On Animation Design and Production Methods
It's interesting how the production method of an animated show—traditionally hand-drawn, Flash-style "paper" marionette, stop motion, or 3D CGI—can so deeply affect design. I've noticed some long-running shows switching from one to the other, typically from hand-drawn to Flash-style, and there is just something... off about them.
The majority of examples come from shows produced for public television, where budgets are more constrained, reliant as they are on endowments, grants and viewer donations, making the transition from more expensive hand-drawn methods toward the considerably cheaper Flash style understandable. All video links are to YouTube.
(Quick aside: one of the aims of my Lightbox animation software project is to narrow the expense gaps between these methods, by applying image processing, machine vision and even light artificial intelligence approaches to the animation production process. More on that some other time.)

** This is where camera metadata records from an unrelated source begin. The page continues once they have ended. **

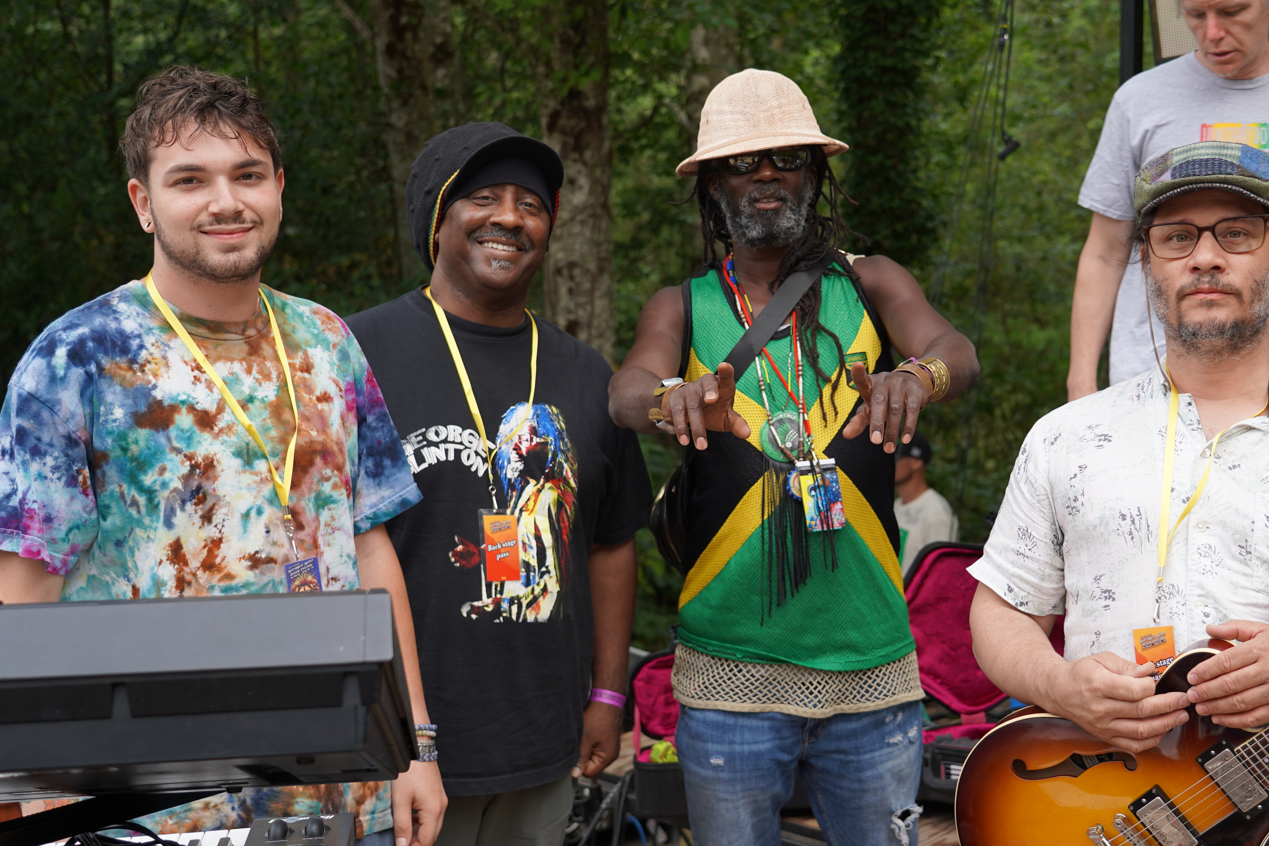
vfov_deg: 26.0
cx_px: 821
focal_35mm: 52
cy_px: 426
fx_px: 1833
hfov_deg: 37.9
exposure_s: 1/160
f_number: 4
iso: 160
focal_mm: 38
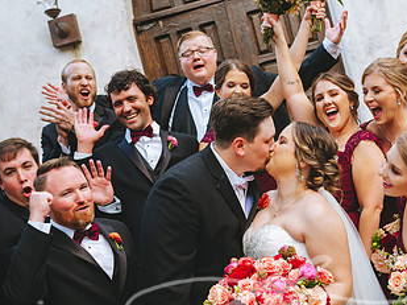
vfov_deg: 26.0
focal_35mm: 56
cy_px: 181
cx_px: 256
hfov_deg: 34.2
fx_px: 658
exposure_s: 1/320
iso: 500
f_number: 2.8
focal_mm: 31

Take Arthur, the PBS Kids TV series created by Marc Brown that revolves around the life and times of 8-year old anthropomorphic aardvark. Here's a random episode from season 5, and here's one from last year. (Skip ahead about 2 minutes, past the intro, which has been in use for years and was made using an earlier production method. So good, though!) It's subtle, indicating a tremendous level of skill applied, but you can notice little stiff shifts and stretchy "tweens" on characters that weren't there in the earlier episode. There's also a giveaway whenever a character turns its head 180 degrees, as the turning head is replaced with a different drawing facing forward, then another animated section to finish the rotation to the other side.

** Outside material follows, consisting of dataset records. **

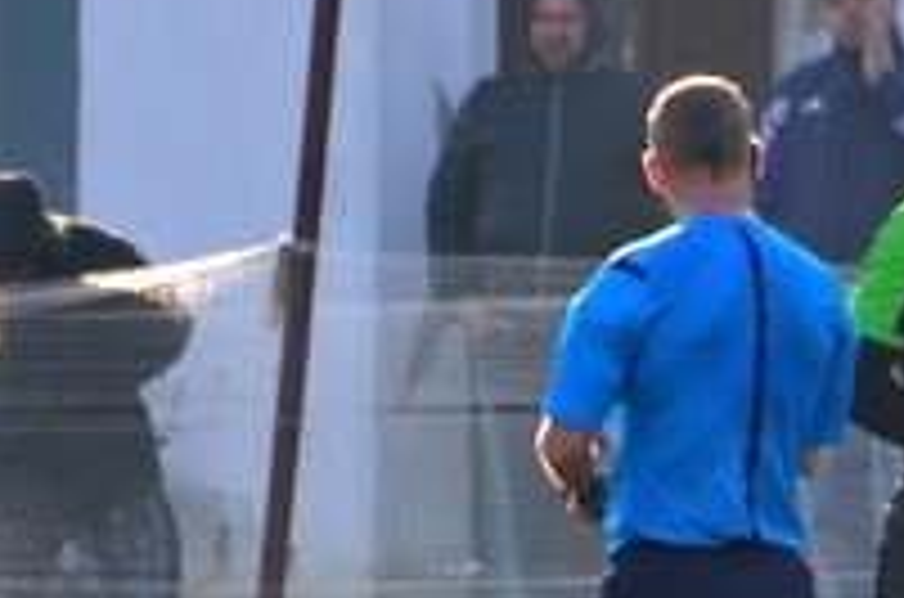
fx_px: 44893
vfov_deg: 0.8
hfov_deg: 1.2
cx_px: 1358
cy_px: 472
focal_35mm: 1792
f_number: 5.6
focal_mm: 300
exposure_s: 1/1250
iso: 640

These are time-savers, but for someone familiar with the show from years ago and attuned to animation nuance, it's a clear decline in visual style and fidelity.
A much worse example is Caillou. Here's an early episode, and here's a more recent one. In the latter you can clearly see how appendages and even the heads take on a "paper puppet" visual character. (It doesn't help that the quality of the drawing is also much worse.)

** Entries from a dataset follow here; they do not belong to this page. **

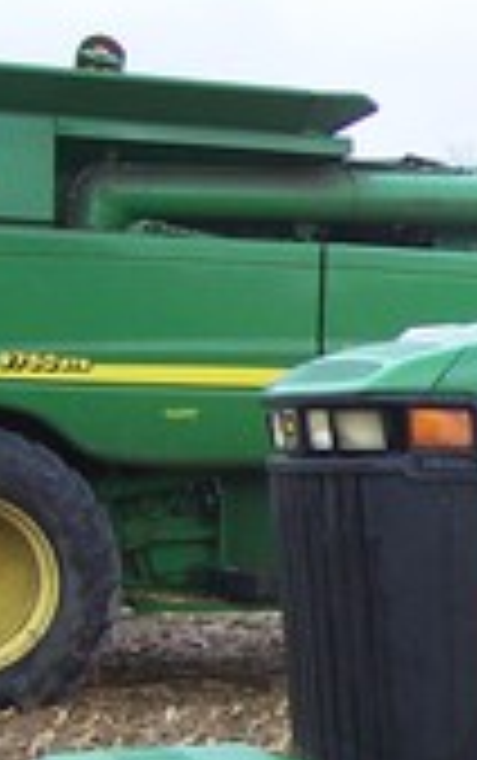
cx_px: 1174
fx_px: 2614
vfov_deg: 16.5
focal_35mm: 126
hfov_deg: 9.3
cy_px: 567
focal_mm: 5.6
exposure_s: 1/180
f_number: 2.8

This decline is not an intrinsic of "Flash-style" animation, but rather a consequence of linearly adapting a design prepared based on a different production method. As a counterpoint, Martha Speaks is an excellently designed show done in paper puppet fashion—and Word Girl a poorly designed and sloppily animated one, with tweens ev-er-y-where (but the writing is pretty clever).
I'm yet to see a show transition from a hand drawn design style to a puppet-and-tween-based vector production method without its visual presentation suffering for it, however slightly. In fact, this effect is so strong that even a completely new show, albeit based on the same source material and with an inevitable creative debt to its predecessor, can not seem to escape it: Bryan Redeagle (@misterpoppet on App.net and Ello) pointed out to me the 1994 to 1997 The Busy World of Richard Scarry and its decade-later sequel, 2007 to 2010's Busytown Mysteries (aka Hurray for Huckle).
At this point it is my thesis that it is an intrinsic, fundamental trait of any animation production that must be carefully considered up-front, and a part of the process that I'm now thinking about how to facilitate with digital tools.